> _Exercise passage_
========

In practice you're almost always better off just picking a single format for your endpoint, in which case there's no reason to use WCF.

4 comments

WCF is passable iff both your sides are .NET - in which case it is an overkill, slow and unneededly complex. If your other endpoint is not .NET, it's all of that and also horribly broken.

Have enumerations somewhere? WCF will encode them as integers. Have or need a date/time value in a format that isn't what WCF generates or expects - e.g. JSON Date() expressions? Doable, but error prone, slow and unintuitive (and ... In that case - why use WCF at all?)

WTF would have been a better name for this library.

I remember so much pain trying to get a .NET WCF and Java SOAP service to work together when they should have been compatible. This is an amusing read: http://harmful.cat-v.org/software/xml/soap/simple :)

========

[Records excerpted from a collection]
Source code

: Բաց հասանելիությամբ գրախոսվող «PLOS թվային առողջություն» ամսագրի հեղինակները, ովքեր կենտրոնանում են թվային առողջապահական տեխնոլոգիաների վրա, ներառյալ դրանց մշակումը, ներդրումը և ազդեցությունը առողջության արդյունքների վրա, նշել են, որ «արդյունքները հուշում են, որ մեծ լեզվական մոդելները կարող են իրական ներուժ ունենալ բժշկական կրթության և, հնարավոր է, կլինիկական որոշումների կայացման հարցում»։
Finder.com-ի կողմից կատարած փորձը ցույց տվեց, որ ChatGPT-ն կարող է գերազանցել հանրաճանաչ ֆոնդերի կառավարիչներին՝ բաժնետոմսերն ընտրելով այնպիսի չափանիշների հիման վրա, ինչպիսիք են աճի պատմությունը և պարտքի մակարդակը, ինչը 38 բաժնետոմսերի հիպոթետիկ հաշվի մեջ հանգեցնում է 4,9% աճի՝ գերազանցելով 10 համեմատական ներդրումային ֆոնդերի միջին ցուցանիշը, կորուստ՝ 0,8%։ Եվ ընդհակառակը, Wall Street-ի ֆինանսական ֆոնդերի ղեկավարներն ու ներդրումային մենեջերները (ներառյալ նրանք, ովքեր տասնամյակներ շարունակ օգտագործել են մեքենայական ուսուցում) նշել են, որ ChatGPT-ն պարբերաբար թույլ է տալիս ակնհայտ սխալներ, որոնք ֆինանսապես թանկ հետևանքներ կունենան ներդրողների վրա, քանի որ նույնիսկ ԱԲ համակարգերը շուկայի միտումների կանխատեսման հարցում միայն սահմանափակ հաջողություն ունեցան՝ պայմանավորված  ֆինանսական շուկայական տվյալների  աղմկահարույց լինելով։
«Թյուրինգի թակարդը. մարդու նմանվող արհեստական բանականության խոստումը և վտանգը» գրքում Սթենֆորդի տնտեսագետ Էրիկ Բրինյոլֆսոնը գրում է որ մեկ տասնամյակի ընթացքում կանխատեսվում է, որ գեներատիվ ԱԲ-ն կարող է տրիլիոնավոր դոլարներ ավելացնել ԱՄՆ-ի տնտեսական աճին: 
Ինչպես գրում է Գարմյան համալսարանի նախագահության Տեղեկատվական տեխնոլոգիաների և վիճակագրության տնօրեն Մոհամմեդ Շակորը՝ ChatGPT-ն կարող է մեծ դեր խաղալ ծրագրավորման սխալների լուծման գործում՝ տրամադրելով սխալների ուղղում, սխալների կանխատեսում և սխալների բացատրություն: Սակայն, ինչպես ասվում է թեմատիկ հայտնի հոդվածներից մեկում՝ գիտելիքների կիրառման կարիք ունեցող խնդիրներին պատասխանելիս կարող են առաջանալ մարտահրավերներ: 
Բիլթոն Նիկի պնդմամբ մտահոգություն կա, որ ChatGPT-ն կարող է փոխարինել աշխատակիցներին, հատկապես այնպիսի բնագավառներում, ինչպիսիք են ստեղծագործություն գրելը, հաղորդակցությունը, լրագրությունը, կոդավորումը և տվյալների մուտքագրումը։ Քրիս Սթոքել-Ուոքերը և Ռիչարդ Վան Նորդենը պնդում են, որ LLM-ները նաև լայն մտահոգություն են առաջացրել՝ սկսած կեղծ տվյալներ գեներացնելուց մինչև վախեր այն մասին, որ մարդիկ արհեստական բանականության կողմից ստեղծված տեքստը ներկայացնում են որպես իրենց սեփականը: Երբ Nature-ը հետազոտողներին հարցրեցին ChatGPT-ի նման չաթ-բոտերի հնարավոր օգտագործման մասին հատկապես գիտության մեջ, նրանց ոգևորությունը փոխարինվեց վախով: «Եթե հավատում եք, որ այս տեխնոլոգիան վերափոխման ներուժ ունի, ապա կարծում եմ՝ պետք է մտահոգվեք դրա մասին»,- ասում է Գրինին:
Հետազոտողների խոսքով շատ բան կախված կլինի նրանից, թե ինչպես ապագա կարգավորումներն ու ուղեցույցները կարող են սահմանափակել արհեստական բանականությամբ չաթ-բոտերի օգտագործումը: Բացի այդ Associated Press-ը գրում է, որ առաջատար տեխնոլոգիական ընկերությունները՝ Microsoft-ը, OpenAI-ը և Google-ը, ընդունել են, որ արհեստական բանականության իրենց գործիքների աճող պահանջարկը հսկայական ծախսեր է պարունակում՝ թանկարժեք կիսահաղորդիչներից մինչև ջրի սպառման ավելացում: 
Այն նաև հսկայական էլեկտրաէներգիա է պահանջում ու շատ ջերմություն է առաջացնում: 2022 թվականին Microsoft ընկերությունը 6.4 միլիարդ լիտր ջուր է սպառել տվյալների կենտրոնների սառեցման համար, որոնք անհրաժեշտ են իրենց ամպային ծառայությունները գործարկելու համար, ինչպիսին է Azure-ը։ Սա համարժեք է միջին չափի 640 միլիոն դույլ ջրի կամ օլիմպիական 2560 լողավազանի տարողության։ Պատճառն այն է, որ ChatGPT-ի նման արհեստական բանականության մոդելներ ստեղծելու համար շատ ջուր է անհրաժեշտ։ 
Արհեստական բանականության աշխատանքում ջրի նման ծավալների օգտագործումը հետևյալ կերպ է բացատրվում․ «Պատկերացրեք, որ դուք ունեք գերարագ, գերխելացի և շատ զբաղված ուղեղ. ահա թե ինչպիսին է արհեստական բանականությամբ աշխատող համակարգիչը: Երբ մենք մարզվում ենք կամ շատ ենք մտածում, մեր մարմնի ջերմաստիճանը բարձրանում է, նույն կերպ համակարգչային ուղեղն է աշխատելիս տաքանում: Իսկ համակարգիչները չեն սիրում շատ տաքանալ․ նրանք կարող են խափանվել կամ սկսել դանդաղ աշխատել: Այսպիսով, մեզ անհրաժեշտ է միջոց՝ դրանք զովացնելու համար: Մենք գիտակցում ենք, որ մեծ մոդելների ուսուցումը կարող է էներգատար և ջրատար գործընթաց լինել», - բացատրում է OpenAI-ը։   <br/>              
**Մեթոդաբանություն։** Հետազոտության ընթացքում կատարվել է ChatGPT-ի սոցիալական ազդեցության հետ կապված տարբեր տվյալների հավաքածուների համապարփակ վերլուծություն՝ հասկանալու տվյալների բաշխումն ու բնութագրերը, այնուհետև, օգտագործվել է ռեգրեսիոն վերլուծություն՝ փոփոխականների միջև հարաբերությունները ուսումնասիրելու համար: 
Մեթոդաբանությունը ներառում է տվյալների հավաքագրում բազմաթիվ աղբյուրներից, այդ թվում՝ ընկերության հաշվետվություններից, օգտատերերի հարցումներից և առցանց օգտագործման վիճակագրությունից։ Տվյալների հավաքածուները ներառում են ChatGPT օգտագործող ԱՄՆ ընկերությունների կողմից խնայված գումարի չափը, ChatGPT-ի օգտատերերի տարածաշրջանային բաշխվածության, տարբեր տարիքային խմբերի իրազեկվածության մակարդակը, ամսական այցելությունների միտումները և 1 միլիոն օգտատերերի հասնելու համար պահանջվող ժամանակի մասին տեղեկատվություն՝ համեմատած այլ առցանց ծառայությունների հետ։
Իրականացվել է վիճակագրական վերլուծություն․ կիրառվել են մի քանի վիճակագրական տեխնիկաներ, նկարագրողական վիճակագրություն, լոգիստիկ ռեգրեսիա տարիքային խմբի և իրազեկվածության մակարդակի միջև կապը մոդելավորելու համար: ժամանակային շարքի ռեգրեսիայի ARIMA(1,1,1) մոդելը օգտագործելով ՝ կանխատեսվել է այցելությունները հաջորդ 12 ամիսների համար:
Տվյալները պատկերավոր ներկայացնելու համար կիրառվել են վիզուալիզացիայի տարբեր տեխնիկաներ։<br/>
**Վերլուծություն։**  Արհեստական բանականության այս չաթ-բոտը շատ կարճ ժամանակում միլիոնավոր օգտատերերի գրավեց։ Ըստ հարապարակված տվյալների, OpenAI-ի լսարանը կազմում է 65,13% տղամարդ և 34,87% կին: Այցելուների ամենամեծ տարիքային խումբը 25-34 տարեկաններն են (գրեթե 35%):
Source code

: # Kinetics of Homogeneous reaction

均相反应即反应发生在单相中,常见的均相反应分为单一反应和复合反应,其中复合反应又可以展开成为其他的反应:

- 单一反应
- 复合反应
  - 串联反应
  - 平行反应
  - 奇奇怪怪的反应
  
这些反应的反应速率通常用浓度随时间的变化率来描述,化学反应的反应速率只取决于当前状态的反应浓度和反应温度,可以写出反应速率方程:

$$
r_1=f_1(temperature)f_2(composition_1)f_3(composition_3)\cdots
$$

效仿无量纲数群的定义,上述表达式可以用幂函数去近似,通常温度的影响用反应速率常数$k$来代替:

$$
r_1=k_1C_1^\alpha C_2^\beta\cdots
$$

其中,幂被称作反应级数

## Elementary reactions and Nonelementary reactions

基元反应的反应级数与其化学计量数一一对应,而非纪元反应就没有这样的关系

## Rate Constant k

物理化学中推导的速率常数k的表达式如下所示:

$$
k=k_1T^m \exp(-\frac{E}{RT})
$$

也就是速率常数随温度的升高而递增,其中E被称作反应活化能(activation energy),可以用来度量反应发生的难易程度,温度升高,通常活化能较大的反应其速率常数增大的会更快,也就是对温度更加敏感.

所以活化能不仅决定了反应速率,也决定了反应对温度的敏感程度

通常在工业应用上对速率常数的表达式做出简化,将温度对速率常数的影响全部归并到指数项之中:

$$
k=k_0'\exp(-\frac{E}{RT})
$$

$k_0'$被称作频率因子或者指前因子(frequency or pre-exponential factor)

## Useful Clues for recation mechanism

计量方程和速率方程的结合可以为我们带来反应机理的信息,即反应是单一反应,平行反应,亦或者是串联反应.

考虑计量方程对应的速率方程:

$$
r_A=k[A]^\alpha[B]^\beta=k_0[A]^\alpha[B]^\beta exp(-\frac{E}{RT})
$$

========

> _Tasks for this exercise_
• A. Could you switch "Rate Constant" to "Reaction Rate Constant" in the part of the records that opens with the line containing "of Homogeneous reaction" and runs through the end of the records, then give that part again with everything else unchanged?
• B. Can you resume the comment thread about WCF from where it stops?

> _Answers given_
• A.
: # Kinetics of Homogeneous reaction

均相反应即反应发生在单相中,常见的均相反应分为单一反应和复合反应,其中复合反应又可以展开成为其他的反应:

- 单一反应
- 复合反应
  - 串联反应
  - 平行反应
  - 奇奇怪怪的反应
  
这些反应的反应速率通常用浓度随时间的变化率来描述,化学反应的反应速率只取决于当前状态的反应浓度和反应温度,可以写出反应速率方程:

$$
r_1=f_1(temperature)f_2(composition_1)f_3(composition_3)\cdots
$$

效仿无量纲数群的定义,上述表达式可以用幂函数去近似,通常温度的影响用反应速率常数$k$来代替:

$$
r_1=k_1C_1^\alpha C_2^\beta\cdots
$$

其中,幂被称作反应级数

## Elementary reactions and Nonelementary reactions

基元反应的反应级数与其化学计量数一一对应,而非纪元反应就没有这样的关系

## Reaction Rate Constant k

物理化学中推导的速率常数k的表达式如下所示:

$$
k=k_1T^m \exp(-\frac{E}{RT})
$$

也就是速率常数随温度的升高而递增,其中E被称作反应活化能(activation energy),可以用来度量反应发生的难易程度,温度升高,通常活化能较大的反应其速率常数增大的会更快,也就是对温度更加敏感.

所以活化能不仅决定了反应速率,也决定了反应对温度的敏感程度

通常在工业应用上对速率常数的表达式做出简化,将温度对速率常数的影响全部归并到指数项之中:

$$
k=k_0'\exp(-\frac{E}{RT})
$$

$k_0'$被称作频率因子或者指前因子(frequency or pre-exponential factor)

## Useful Clues for recation mechanism

计量方程和速率方程的结合可以为我们带来反应机理的信息,即反应是单一反应,平行反应,亦或者是串联反应.

考虑计量方程对应的速率方程:

$$
r_A=k[A]^\alpha[B]^\beta=k_0[A]^\alpha[B]^\beta exp(-\frac{E}{RT})
$$

• B.
The UK National Rail API is a WCF SOAP endpoint so I wrote this open source proxy with Web API to make it easier for non-.NET developers more familiar with restful JSON: https://github.com/jpsingleton/Huxley

Strangely that's the one area where I've always had success with WCF.
> Have enumerations somewhere? WCF will encode them as integers.

Can you give an example of this? I have never had this problem.

> Have or need a date/time value in a format that isn't what WCF generates or expects

In my experience this is a data-interchange problem that will always exist. It is not unique to WCF.

I do agree that if you are using REST/Json then you should avoid WCF.

On phone, can't copy/paste.

But e.g. Enum Direction { East, West, North, South };

Put that as a field in a structure that's sent/received through WCF; on JSON it will encode as numbers, regardless on any annotation you put. On XML iirc too - though I don't remember for sure. Want them as strings? You have to encode/decode yourself. But if you use .NET on both sides , you wouldn't notice unless you sniff the connection - until you change the enumeration order, for example, and all help breaks loose. Which is to be expected of a binary protocol, but completely unexpected for verbose text formats like JSON or XML.

> On XML iirc too

It serializes correctly.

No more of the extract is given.